Oireachtas Joint and Select Committees

Thursday, 28 April 2022

Public Accounts Committee

2020 Report of the Comptroller and Auditor General and Appropriation Accounts
Vote 24 - Justice
Vote 21 - Prisons

9:30 am

Photo of Jennifer Carroll MacNeillJennifer Carroll MacNeill (Dún Laoghaire, Fine Gael) | Oireachtas source

I would like to return to the question of prisons and Covid. I think prisons did an incredible job, especially in the first wave, of protecting prisoners and staff in overcrowded congregated settings from what could have been an absolute catastrophe. It came at a significant price, however, and there is an opportunity to learn from that. It is clear from going through all the reports of the Inspector of Prisons that prisoners reported very significant information about how not to get Covid but much less information about what to do if they had it and how that was to be managed. There was a significant mental health impact from the isolation that was necessary, especially in the first wave, including the missing of family visits. There is an opportunity there.

I would like to refer to the staff survey that was done in 2021 by the Office of the Inspector of Prisons. The staff recommended in-cell telephones and video calls to improve relationships with family members and to improve mental health. This would have obvious benefits for education and training and access to mental health supports, which is a big problem irrespective of Covid. That recommendation came from the staff. Sometimes one is criticised for providing services to prisoners, but this is a staff recommendation. I want to amplify it from the staff survey.
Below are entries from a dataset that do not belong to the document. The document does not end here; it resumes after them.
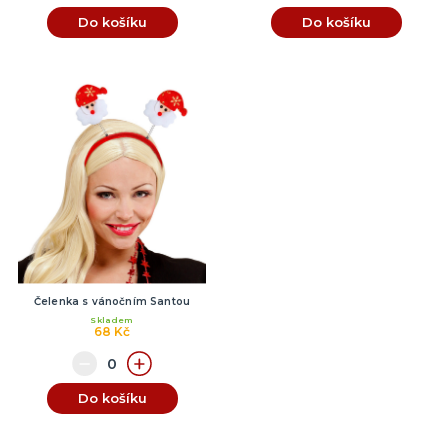
Do košíku
Do košíku
Čelenka s vánočním Santou
Skladem
68 Kč
Do košíku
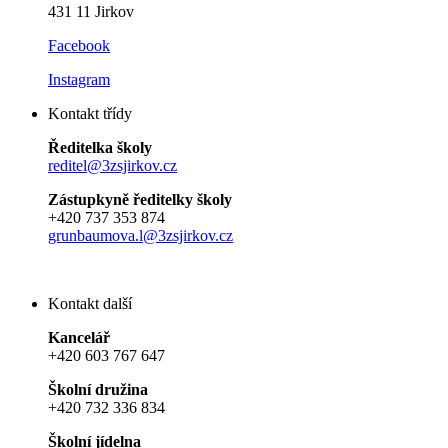
431 11 Jirkov
Facebook
Instagram
Kontakt třídy
Ředitelka školy
reditel@3zsjirkov.cz
Zástupkyně ředitelky školy
+420 737 353 874
grunbaumova.l@3zsjirkov.cz
Kontakt další
Kancelář
+420 603 767 647
Školní družina
+420 732 336 834
Školní jídelna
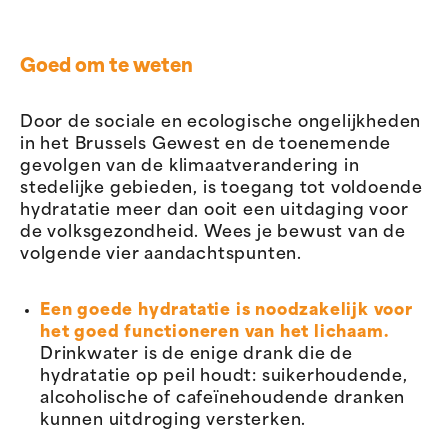
Goed om te weten
Door de sociale en ecologische ongelijkheden
in het Brussels Gewest en de toenemende
gevolgen van de klimaatverandering in
stedelijke gebieden, is toegang tot voldoende
hydratatie meer dan ooit een uitdaging voor
de volksgezondheid. Wees je bewust van de
volgende vier aandachtspunten.
Een goede hydratatie is noodzakelijk voor
het goed functioneren van het lichaam.
Drinkwater is de enige drank die de
hydratatie op peil houdt: suikerhoudende,
alcoholische of cafeïnehoudende dranken
kunnen uitdroging versterken.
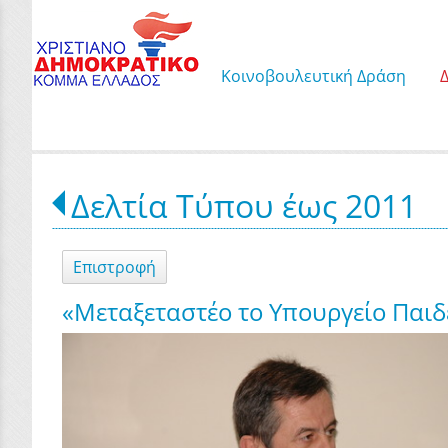
Κοινοβουλευτική Δράση
Δελτία Τύπου έως 2011
Επιστροφή
«Μεταξεταστέο το Υπουργείο Παιδ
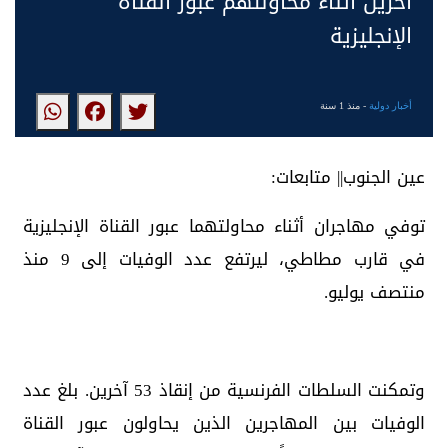
آخرين أثناء محاولتهم عبور القناة
الإنجليزية
أخبار دولية
- منذ 1 سنة
عين الجنوب|| متابعات:
توفي مهاجران أثناء محاولتهما عبور القناة الإنجليزية
في قارب مطاطي، ليرتفع عدد الوفيات إلى 9 منذ
منتصف يوليو.
وتمكنت السلطات الفرنسية من إنقاذ 53 آخرين. بلغ عدد
الوفيات بين المهاجرين الذين يحاولون عبور القناة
There is an ongoing concern about the mental health impact of the current quarantine experience. Ms McPhillips is aware of that but I want to flag it to her because it will come back. These things can come back in many different ways from a cost perspective to the State. In terms of the directions that were possible under the Act, it was July 2021 before a direction was given. However, the sunset side of things is not clear with regard to unlocking and unwinding the restrictions on exercise and so on. Ms McPhillips is aware of that also but these are the difficulties.

We spoke in great detail about Dóchas at the Oireachtas Joint Committee on Justice, but the overcrowding in Dóchas and the refurbishment that is necessary are very significant. There is an ongoing problem about the profile of people there with overwhelming addiction, mental health and welfare issues, many of whom should not be there but need to be in supported facilities. I am not sure where the Department is moving and whether sufficient departmental priority is being given to being able to move to that. We have gone through it in detail at the justice committee but I just wanted to highlight it here again.

Deputies have talked about the cost to the State of the slopping-out cases. It was €1.5 million in compensation and another €500,000 in legal costs for in-cell sanitation for 2020 and 2019. It comes with the overcrowding problem. In the Inspector of Prisons report on Arbour Hill, one can see the effect of a doubled-up bunk being in a single cell with a toilet, with no screen between the toilet and the lower bunk. Prisoners report trying to use the toilet on the landing for each other's dignity. These are ongoing very visible and obvious problems that have to be addressed, especially where there are not separate sanitation options.

With regard to the priority areas under the regime management plan, RMP, there will be work on training as an essential service. That will be prioritised.

I want to leave prisons for a second. The money laundering directive came from the EU in 2015. Ms McPhillips said there was a difficulty between July 2017 and 2019 in the transposition of it. Will she clarify that? It was a 2015 directive. It should have been implemented by 2017.